──────── Data supplied
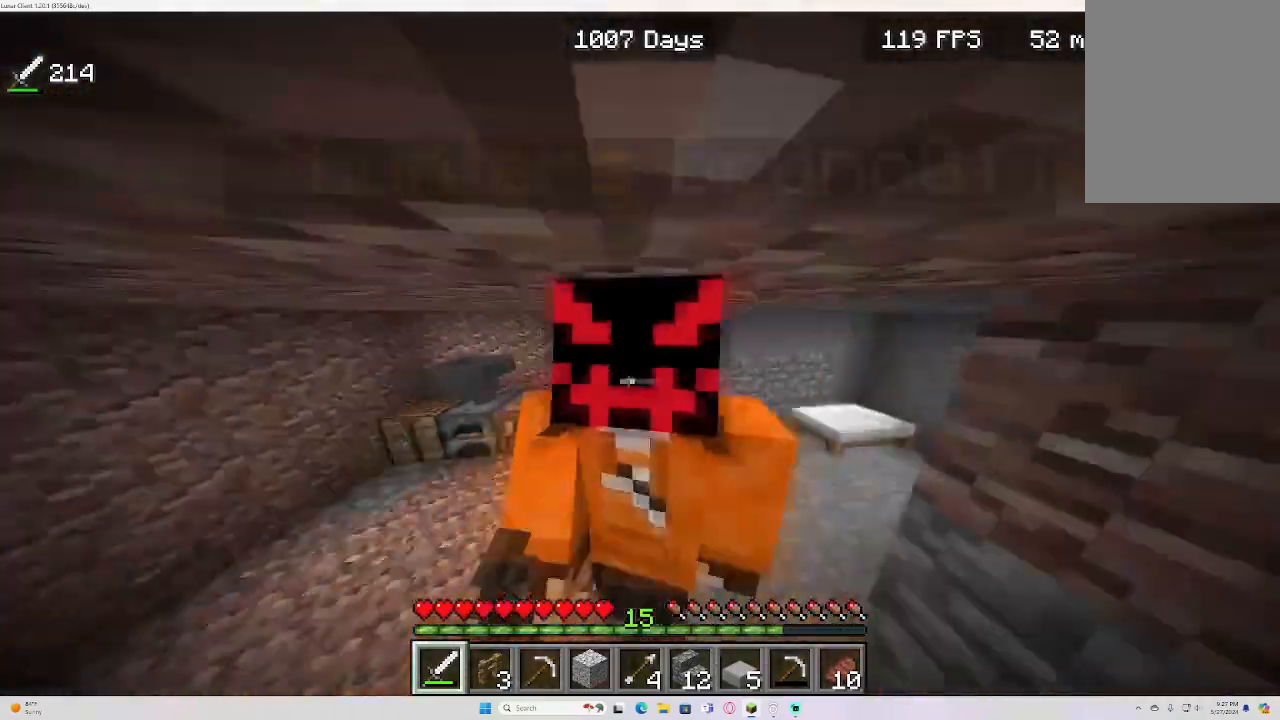
{"keys": ["w"], "mouse": [], "events": [[83, "mouse_left", "up"]]}
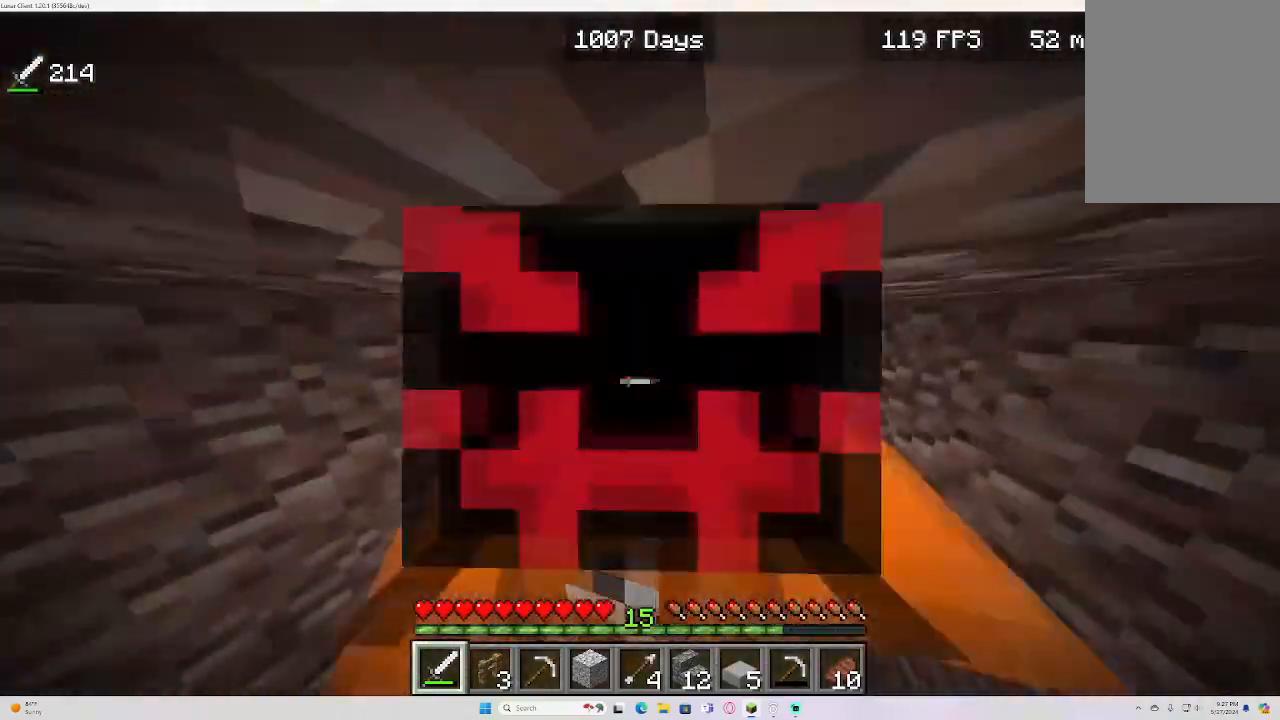
{"keys": ["w"], "mouse": [], "events": []}
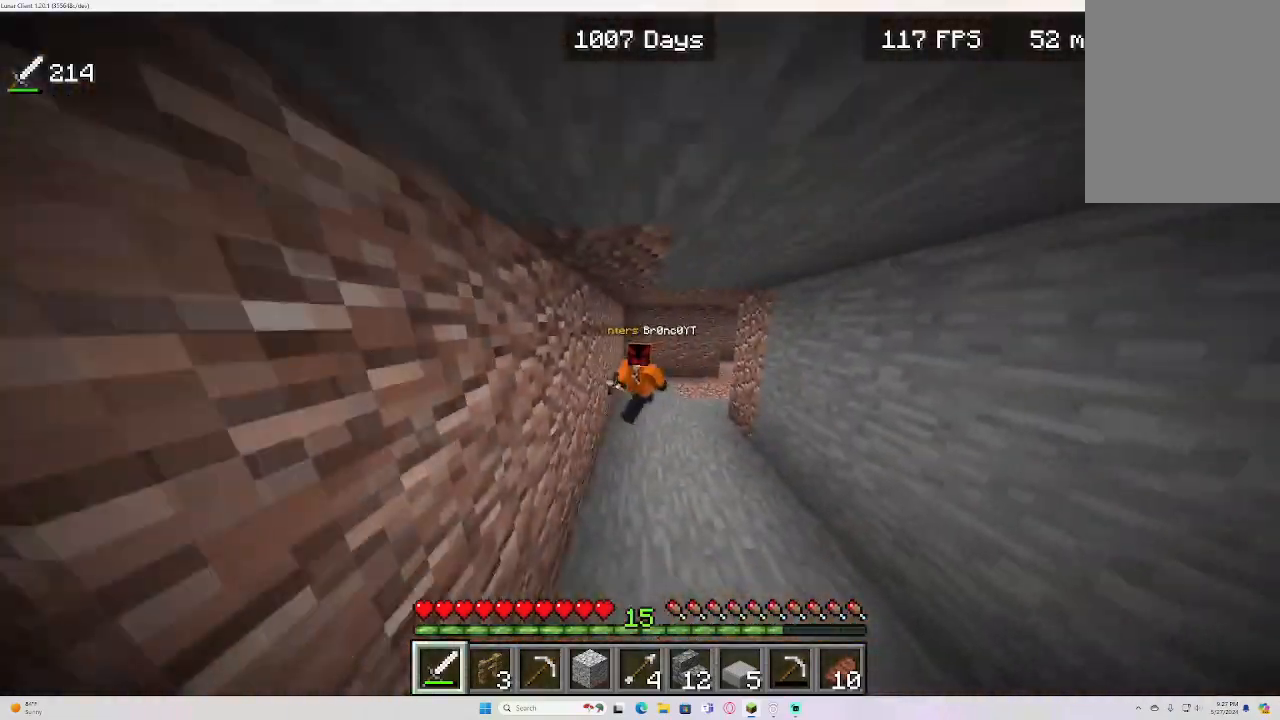
{"keys": ["w"], "mouse": [], "events": []}
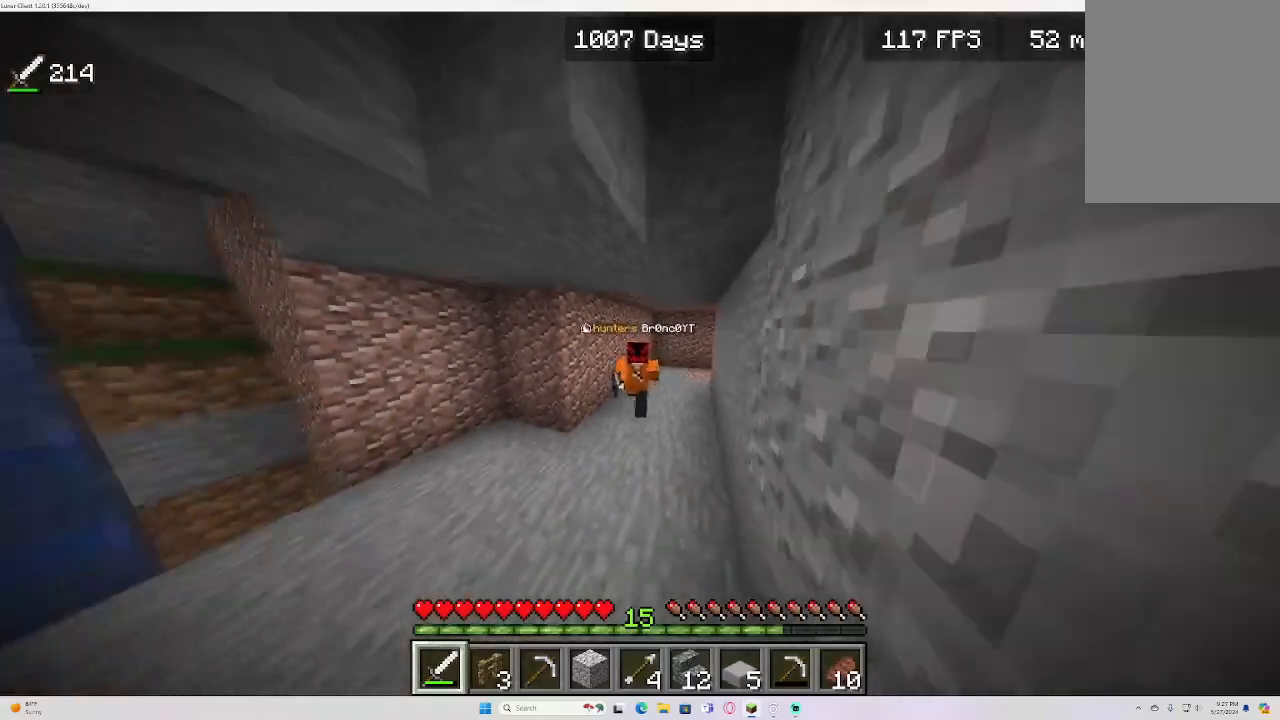
{"keys": ["w"], "mouse": [], "events": []}
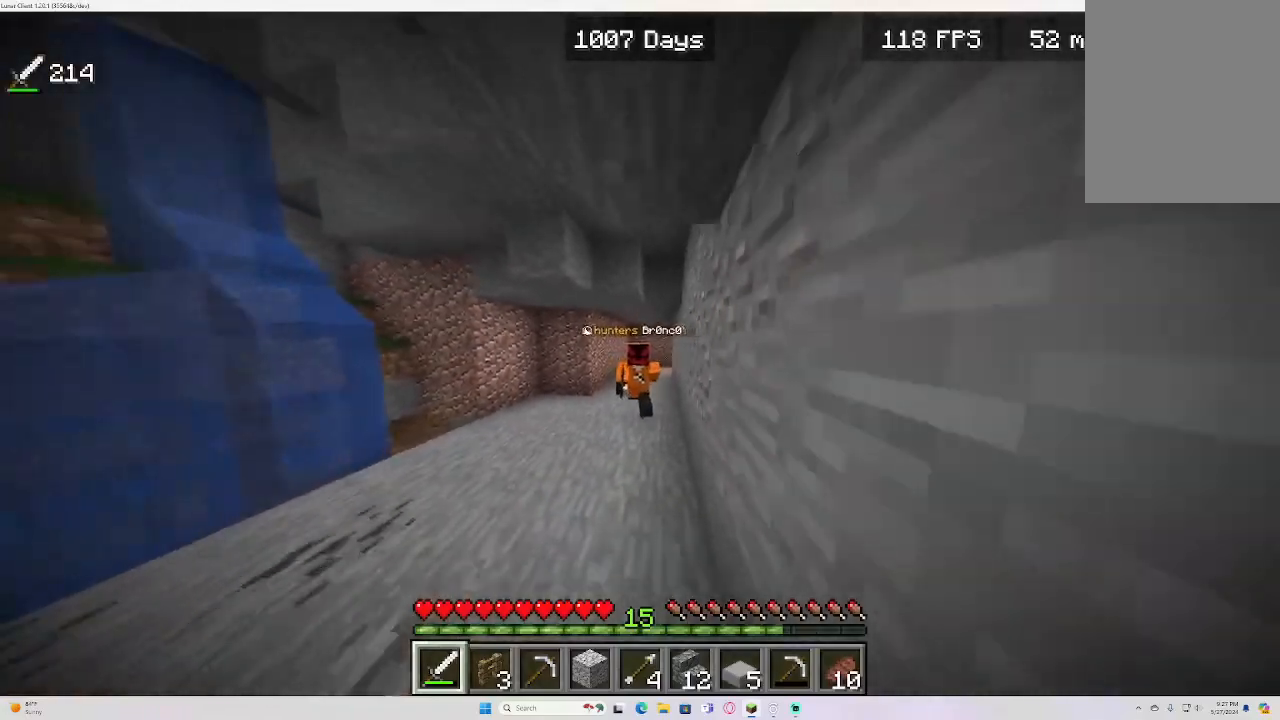
{"keys": [], "mouse": [], "events": [[267, "w", "up"]]}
────────────────
## Problem to work on
Leave out the pictures and print every line of the data exactly.

## Response area
{"keys": ["w"], "mouse": [], "events": [[83, "mouse_left", "up"]]}
{"keys": ["w"], "mouse": [], "events": []}
{"keys": ["w"], "mouse": [], "events": []}
{"keys": ["w"], "mouse": [], "events": []}
{"keys": [], "mouse": [], "events": [[267, "w", "up"]]}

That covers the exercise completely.